### WHAT IS NEEDED:
Below is a block of records; reproduce all of them exactly and leave out any pictures.

[Stored records]
——————

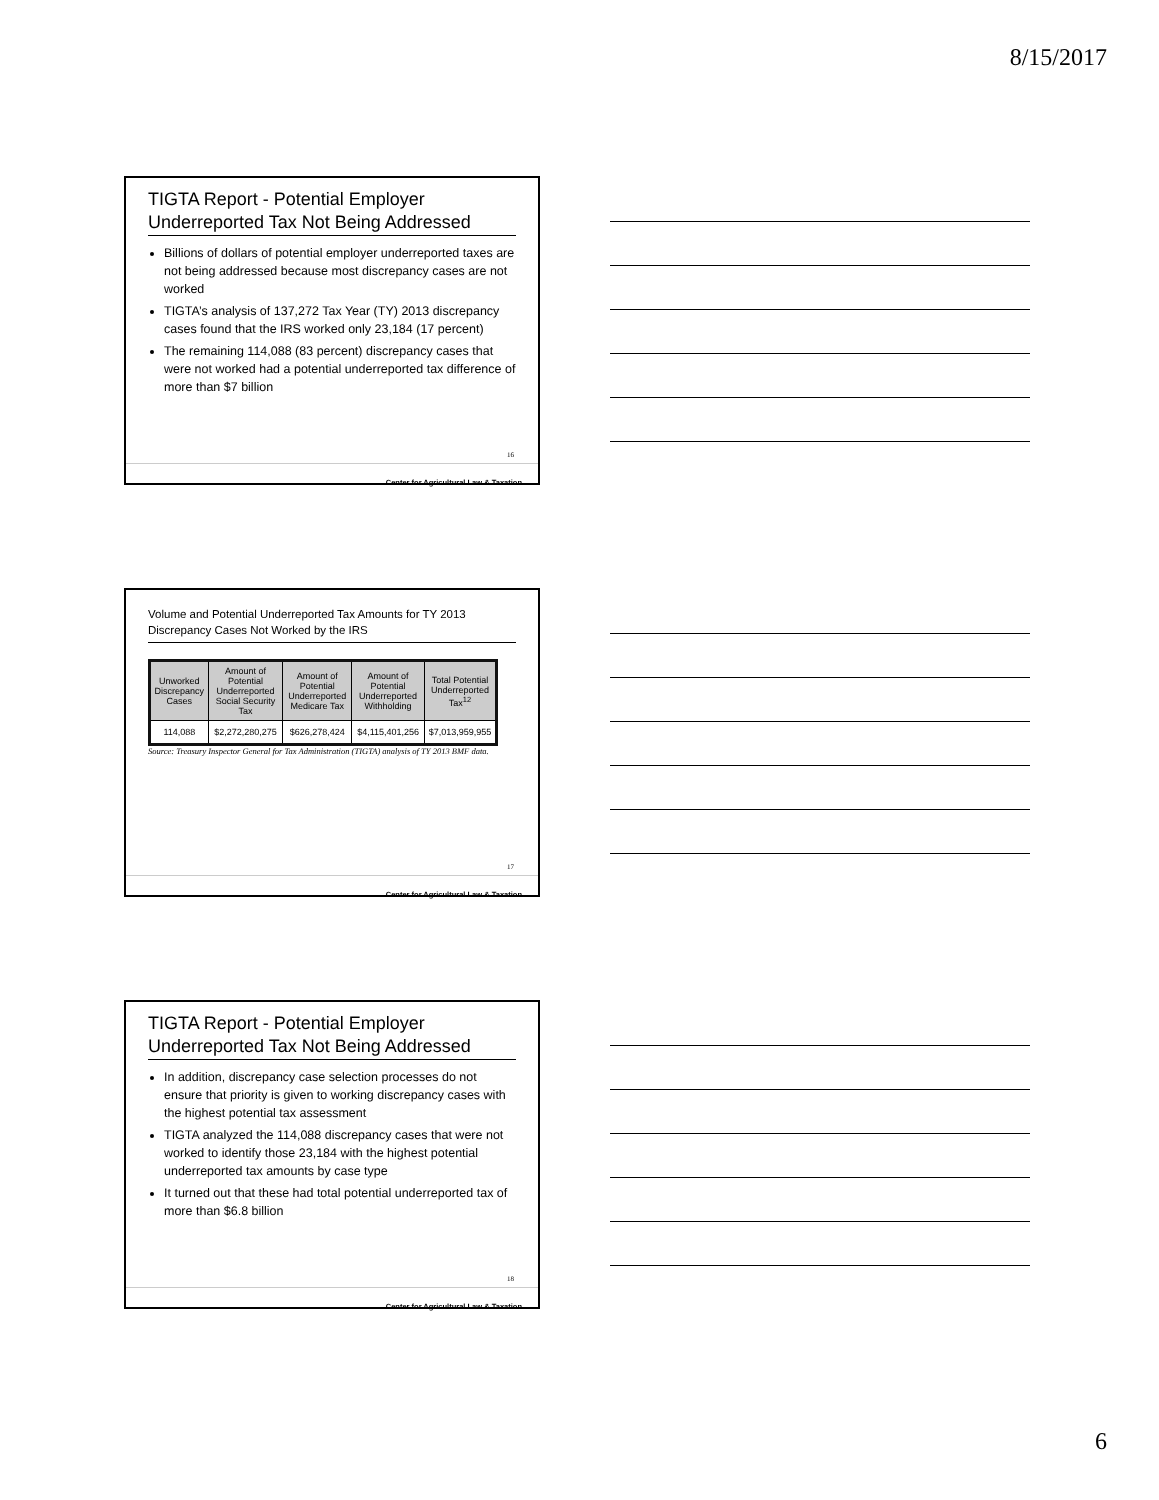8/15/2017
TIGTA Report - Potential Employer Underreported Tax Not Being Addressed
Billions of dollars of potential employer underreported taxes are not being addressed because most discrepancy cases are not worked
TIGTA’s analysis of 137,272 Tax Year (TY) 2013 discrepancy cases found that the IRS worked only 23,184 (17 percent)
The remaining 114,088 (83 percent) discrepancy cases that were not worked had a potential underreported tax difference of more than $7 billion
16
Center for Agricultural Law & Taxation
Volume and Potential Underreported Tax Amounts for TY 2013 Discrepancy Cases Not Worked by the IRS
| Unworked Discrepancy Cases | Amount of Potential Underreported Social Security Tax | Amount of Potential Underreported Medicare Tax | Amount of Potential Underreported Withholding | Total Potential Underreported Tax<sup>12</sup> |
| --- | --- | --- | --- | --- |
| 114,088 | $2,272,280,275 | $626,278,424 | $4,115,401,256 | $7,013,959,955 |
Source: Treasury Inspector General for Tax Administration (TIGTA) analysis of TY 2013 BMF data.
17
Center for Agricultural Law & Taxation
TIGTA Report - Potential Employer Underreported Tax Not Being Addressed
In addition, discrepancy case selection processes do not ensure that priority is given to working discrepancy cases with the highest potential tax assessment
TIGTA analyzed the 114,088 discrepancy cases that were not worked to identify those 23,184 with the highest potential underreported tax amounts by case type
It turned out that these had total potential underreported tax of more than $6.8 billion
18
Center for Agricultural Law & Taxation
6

——————

### EXERCISE ANSWER:
8/15/2017
TIGTA Report - Potential Employer Underreported Tax Not Being Addressed
Billions of dollars of potential employer underreported taxes are not being addressed because most discrepancy cases are not worked
TIGTA’s analysis of 137,272 Tax Year (TY) 2013 discrepancy cases found that the IRS worked only 23,184 (17 percent)
The remaining 114,088 (83 percent) discrepancy cases that were not worked had a potential underreported tax difference of more than $7 billion
16
Center for Agricultural Law & Taxation
Volume and Potential Underreported Tax Amounts for TY 2013 Discrepancy Cases Not Worked by the IRS
| Unworked Discrepancy Cases | Amount of Potential Underreported Social Security Tax | Amount of Potential Underreported Medicare Tax | Amount of Potential Underreported Withholding | Total Potential Underreported Tax<sup>12</sup> |
| --- | --- | --- | --- | --- |
| 114,088 | $2,272,280,275 | $626,278,424 | $4,115,401,256 | $7,013,959,955 |
Source: Treasury Inspector General for Tax Administration (TIGTA) analysis of TY 2013 BMF data.
17
Center for Agricultural Law & Taxation
TIGTA Report - Potential Employer Underreported Tax Not Being Addressed
In addition, discrepancy case selection processes do not ensure that priority is given to working discrepancy cases with the highest potential tax assessment
TIGTA analyzed the 114,088 discrepancy cases that were not worked to identify those 23,184 with the highest potential underreported tax amounts by case type
It turned out that these had total potential underreported tax of more than $6.8 billion
18
Center for Agricultural Law & Taxation
6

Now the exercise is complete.